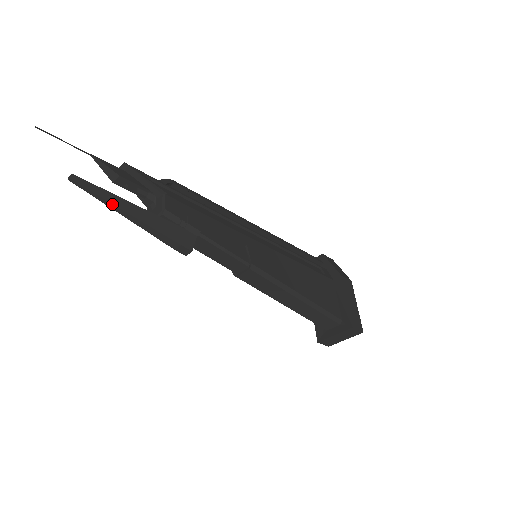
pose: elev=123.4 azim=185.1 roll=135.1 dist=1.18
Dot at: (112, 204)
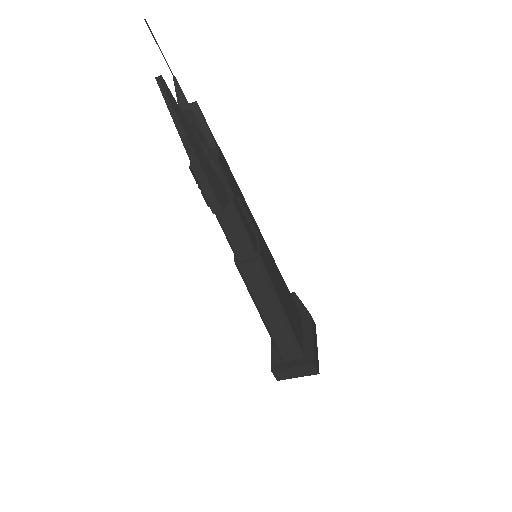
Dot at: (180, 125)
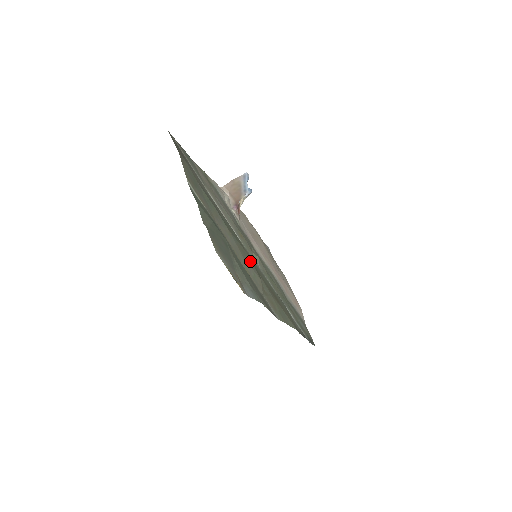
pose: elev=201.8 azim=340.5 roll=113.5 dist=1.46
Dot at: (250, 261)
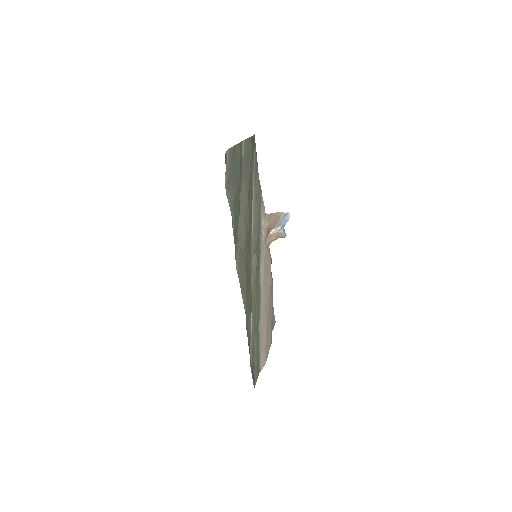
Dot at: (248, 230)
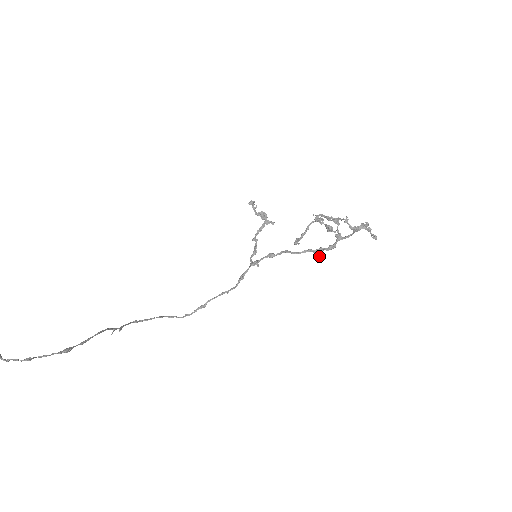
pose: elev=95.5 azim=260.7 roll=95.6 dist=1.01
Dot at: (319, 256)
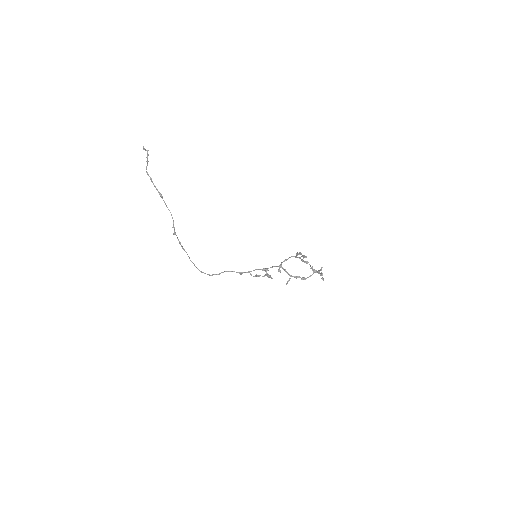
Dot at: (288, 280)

...

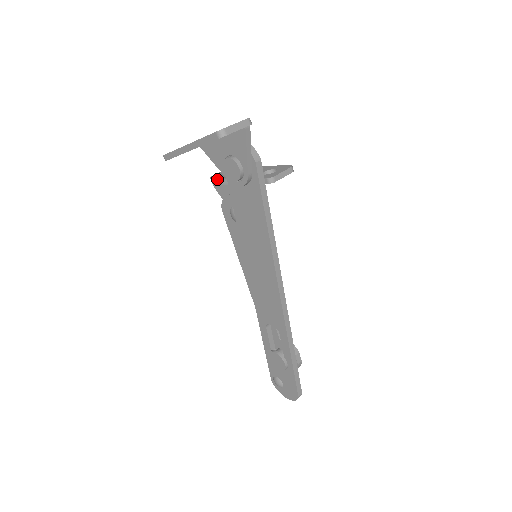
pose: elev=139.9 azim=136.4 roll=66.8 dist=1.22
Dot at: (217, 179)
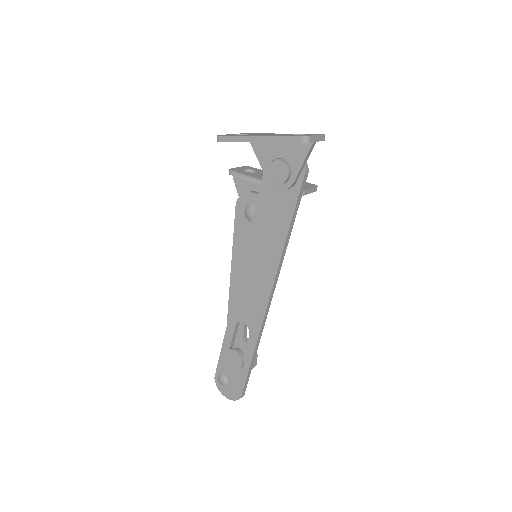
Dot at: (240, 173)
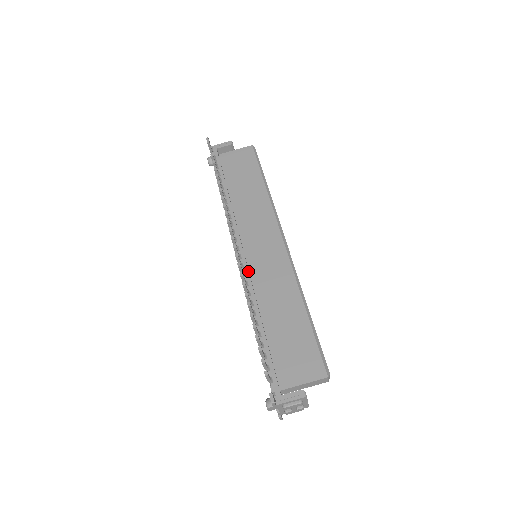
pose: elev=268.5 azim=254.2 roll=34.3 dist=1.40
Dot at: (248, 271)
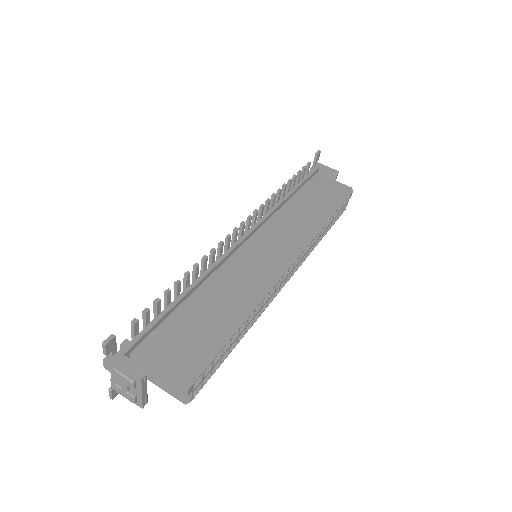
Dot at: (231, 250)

...

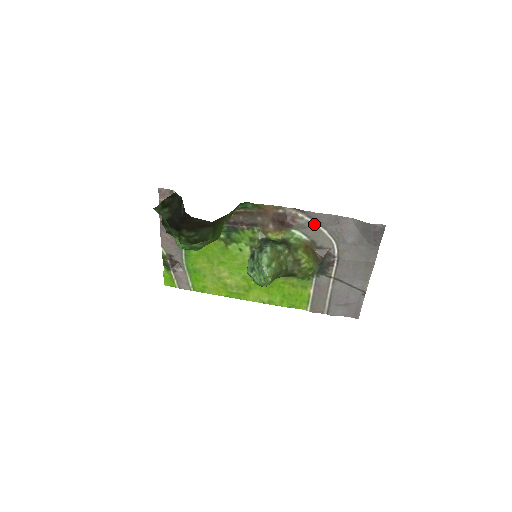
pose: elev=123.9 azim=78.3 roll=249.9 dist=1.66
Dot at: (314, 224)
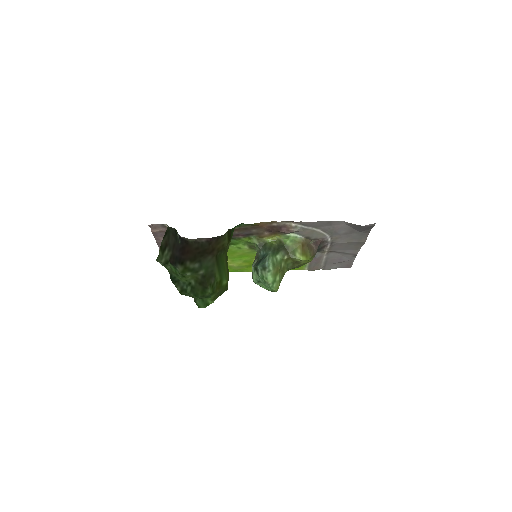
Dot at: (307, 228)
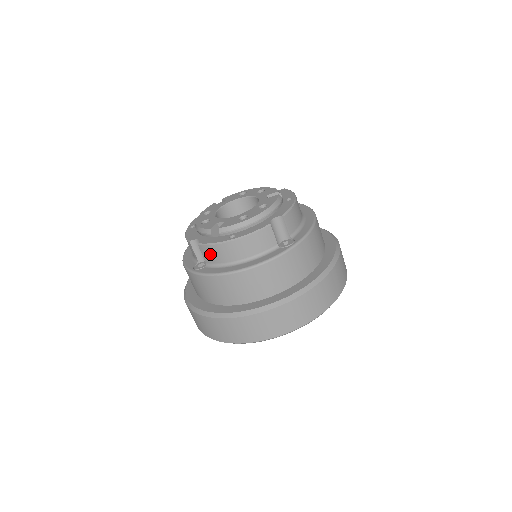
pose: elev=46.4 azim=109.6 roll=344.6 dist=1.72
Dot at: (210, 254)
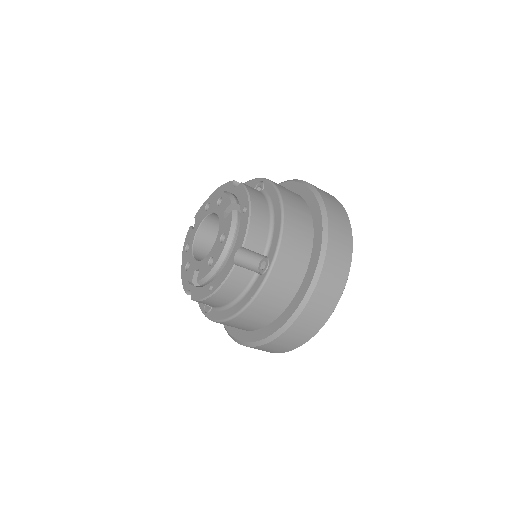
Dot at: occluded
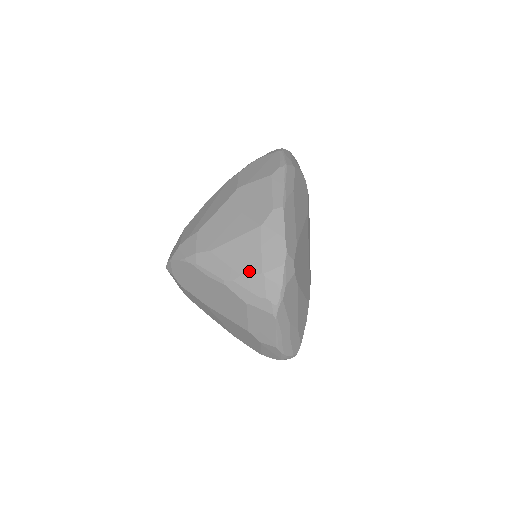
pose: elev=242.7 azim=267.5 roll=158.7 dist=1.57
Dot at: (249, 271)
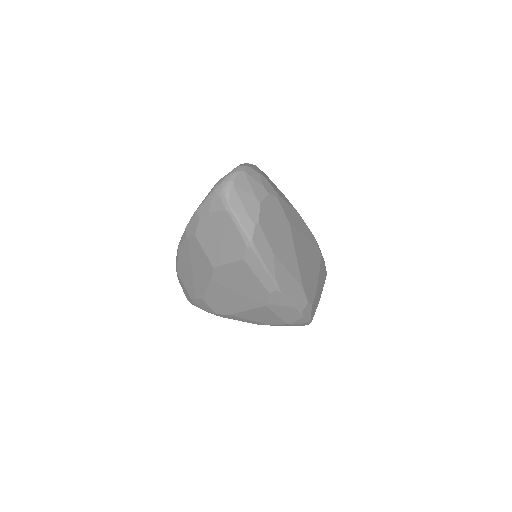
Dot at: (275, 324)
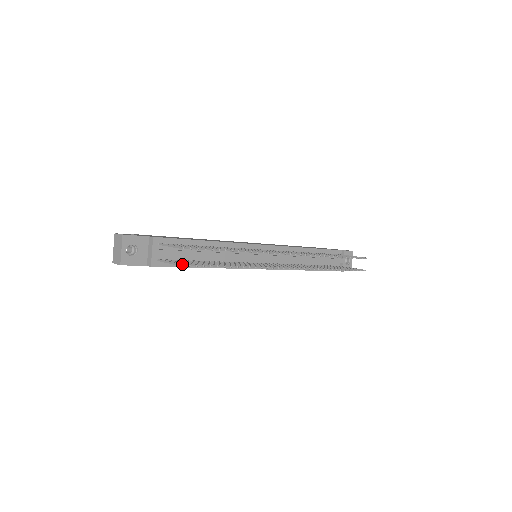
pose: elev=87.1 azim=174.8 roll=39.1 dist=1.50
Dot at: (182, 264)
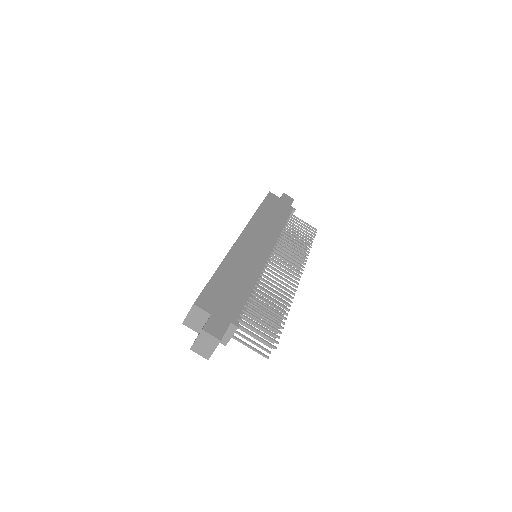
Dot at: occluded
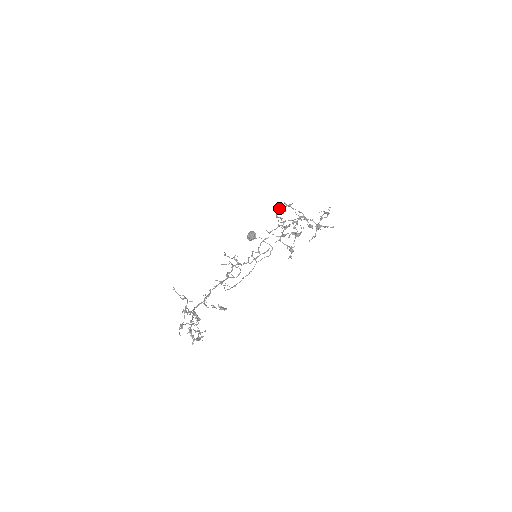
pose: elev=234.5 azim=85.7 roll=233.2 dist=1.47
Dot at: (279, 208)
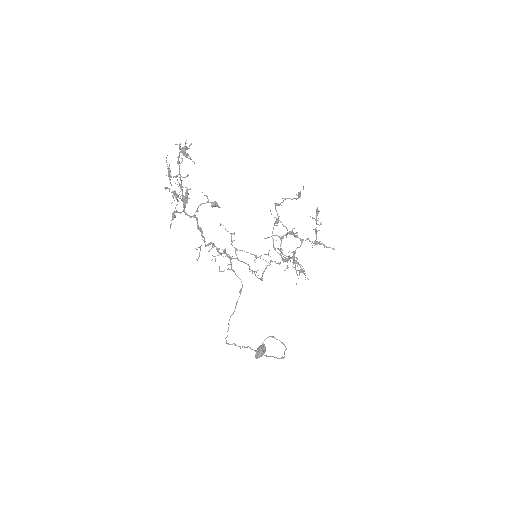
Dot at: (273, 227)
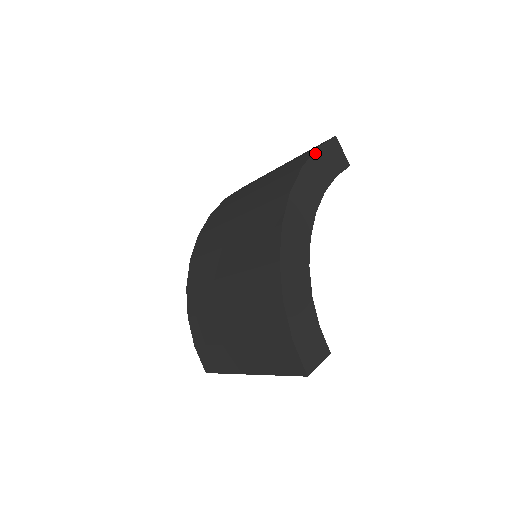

▸ WORK REQUIRED: Could you write out the lines of the records above, beginning at the line that contains "pose: elev=242.7 azim=267.5" and stopping after the line that contains "Dot at: (273, 227)"? Leave the pictures out of your answer.

▸ REPLY TO THE TASK:
pose: elev=242.7 azim=267.5 roll=158.7 dist=1.57
Dot at: (249, 271)
Dot at: (275, 324)
pose: elev=87.1 azim=174.8 roll=39.1 dist=1.50
Dot at: (182, 264)
Dot at: occluded
pose: elev=234.5 azim=85.7 roll=233.2 dist=1.47
Dot at: (279, 208)
Dot at: (273, 227)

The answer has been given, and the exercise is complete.